[Task directions]
Reproduce word for word the stretch of text from the start of the rows through the line containing "effluent to drain", both ends included. Leave the pictures out.

[Records provided]
▬▬▬▬▬▬

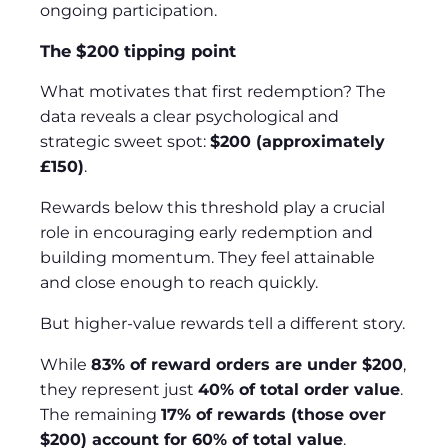
ongoing participation.
The $200 tipping point
What motivates that first redemption? The
data reveals a clear psychological and
strategic sweet spot:
$200 (approximately
£150)
.
Rewards below this threshold play a crucial
role in encouraging early redemption and
building momentum. They feel attainable
and close enough to reach quickly.
But higher‑value rewards tell a different story.
While
83% of reward orders are under $200
,
they represent just
40% of total order value
.
The remaining
17% of rewards (those over
$200) account for 60% of total value
.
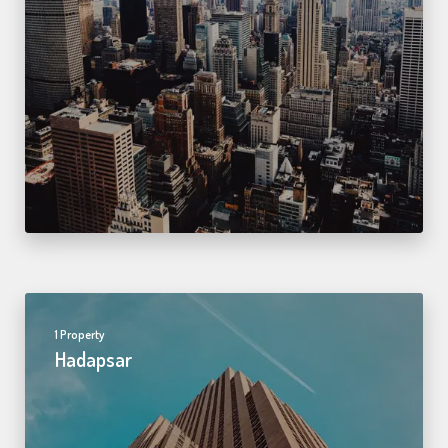
1 Property
Hadapsar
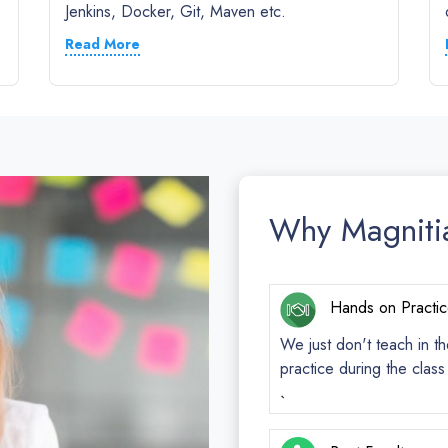
Jenkins, Docker, Git, Maven etc.
Read More
Why Magniti
Hands on Practi
We just don't teach in th
practice during the clas
`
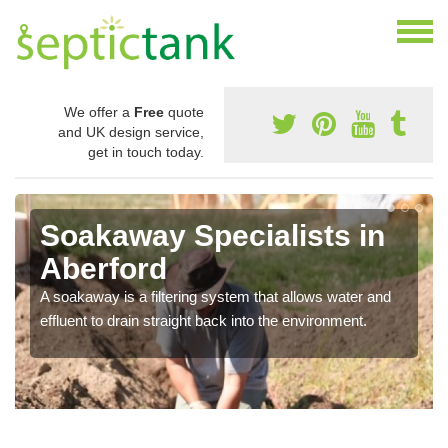
We offer a
Free
quote
and UK design service,
get in touch today.
Soakaway Specialists in
Aberford
A soakaway is a filtering system that allows water and
effluent to drain straight back into the environment.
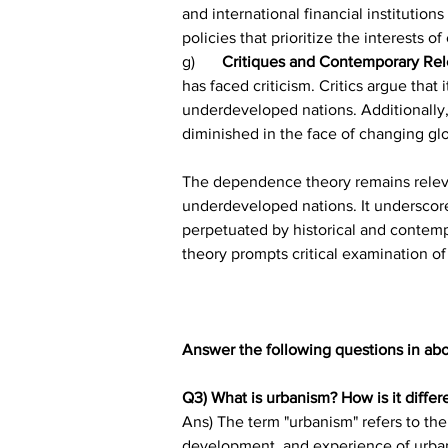
and international financial instituti
policies that prioritize the interests 
g)	
Critiques and Contemporary Rel
has faced criticism. Critics argue that
underdeveloped nations. Additionally, 
diminished in the face of changing gl
The dependence theory remains relevan
underdeveloped nations. It underscore
perpetuated by historical and contemp
theory prompts critical examination o
Answer the following questions in ab
Q3) What is urbanism? How is it differ
Ans) The term "urbanism" refers to the 
development, and experience of urban re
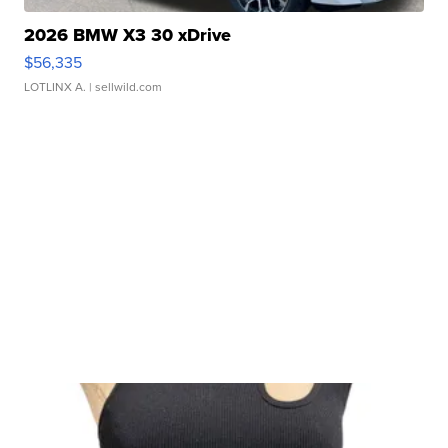
2026 BMW X3 30 xDrive
$56,335
LOTLINX A.
| sellwild.com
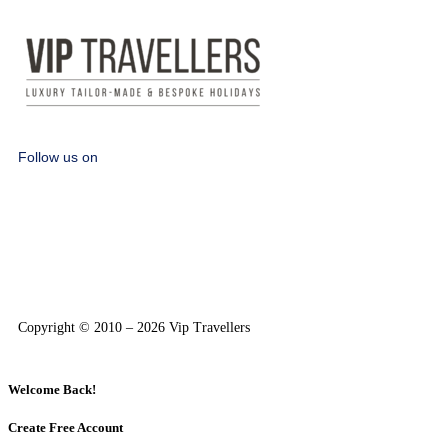
Follow us on
Copyright © 2010 – 2026 Vip Travellers
Welcome Back!
Create Free Account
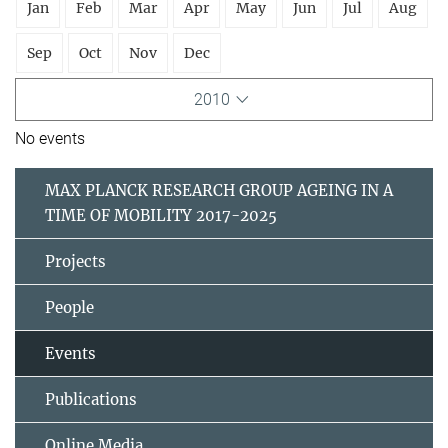
Jan
Feb
Mar
Apr
May
Jun
Jul
Aug
Sep
Oct
Nov
Dec
2010
No events
MAX PLANCK RESEARCH GROUP AGEING IN A
TIME OF MOBILITY 2017-2025
Projects
People
Events
Publications
Online Media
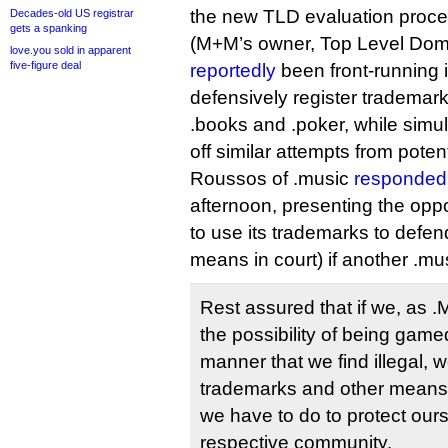
the new TLD evaluation proces
Decades-old US registrar
gets a spanking
(M+M’s owner, Top Level Dom
love.you sold in apparent
five-figure deal
reportedly
been front-running i
defensively register trademarks
.books and .poker, while simult
off similar attempts from potenti
Roussos of .music
responded 
afternoon, presenting the opp
to use its trademarks to defen
means in court) if another .mus
Rest assured that if we, as 
the possibility of being gam
manner that we find illegal, w
trademarks and other means
we have to do to protect our
respective community.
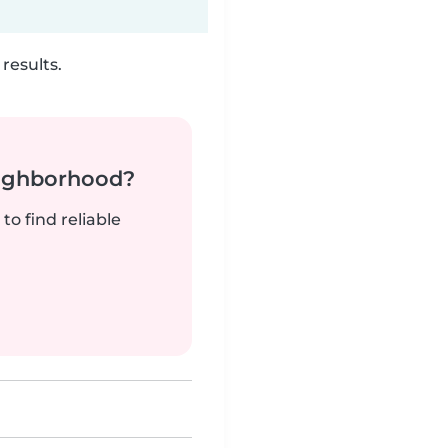
results.
neighborhood?
to find reliable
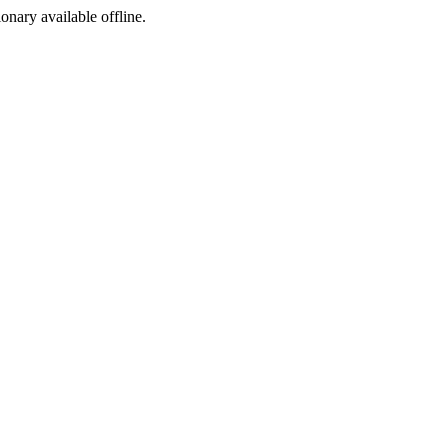
ionary available offline.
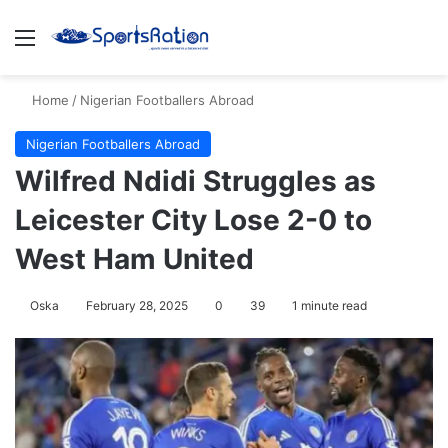
Menu
S
Home
/
Nigerian Footballers Abroad
Nigerian Footballers Abroad
Wilfred Ndidi Struggles as
Leicester City Lose 2-0 to
West Ham United
Oska
February 28, 2025
0
39
1 minute read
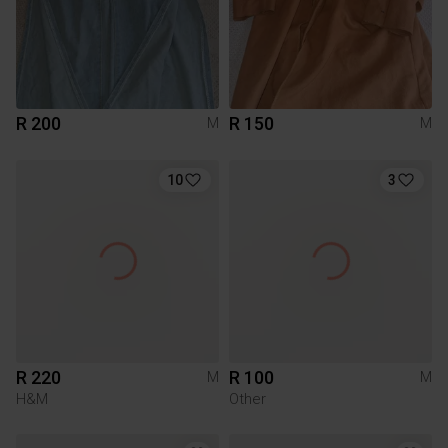
R 200
R 150
M
M
10
3
R 220
R 100
M
M
H&M
Other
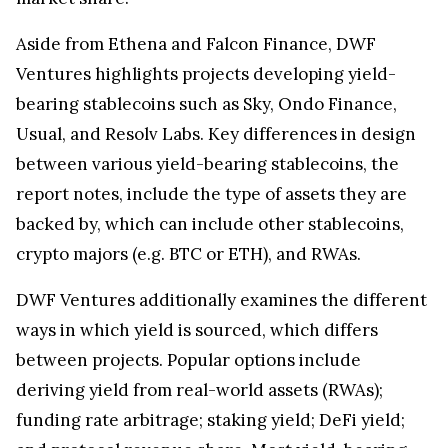
Aside from Ethena and Falcon Finance, DWF
Ventures highlights projects developing yield-
bearing stablecoins such as Sky, Ondo Finance,
Usual, and Resolv Labs. Key differences in design
between various yield-bearing stablecoins, the
report notes, include the type of assets they are
backed by, which can include other stablecoins,
crypto majors (e.g. BTC or ETH), and RWAs.
DWF Ventures additionally examines the different
ways in which yield is sourced, which differs
between projects. Popular options include
deriving yield from real-world assets (RWAs);
funding rate arbitrage; staking yield; DeFi yield;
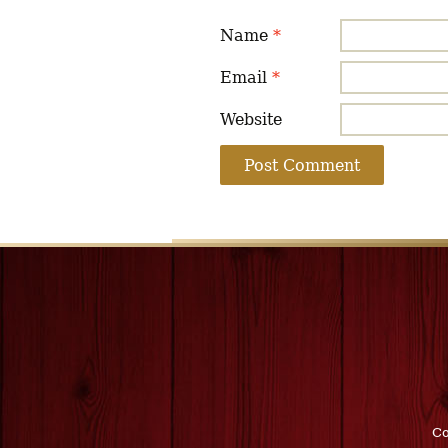
Name
*
Email
*
Website
Co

▬▬▬▬▬▬

[Result]
ongoing participation.
The $200 tipping point
What motivates that first redemption? The
data reveals a clear psychological and
strategic sweet spot:
$200 (approximately
£150)
.
Rewards below this threshold play a crucial
role in encouraging early redemption and
building momentum. They feel attainable
and close enough to reach quickly.
But higher‑value rewards tell a different story.
While
83% of reward orders are under $200
,
they represent just
40% of total order value
.
The remaining
17% of rewards (those over
$200) account for 60% of total value
.
1 Property
Hadapsar
Jenkins, Docker, Git, Maven etc.
Read More
Why Magniti
Hands on Practi
We just don't teach in th
practice during the clas
`
We offer a
Free
quote
and UK design service,
get in touch today.
Soakaway Specialists in
Aberford
A soakaway is a filtering system that allows water and
effluent to drain straight back into the environment.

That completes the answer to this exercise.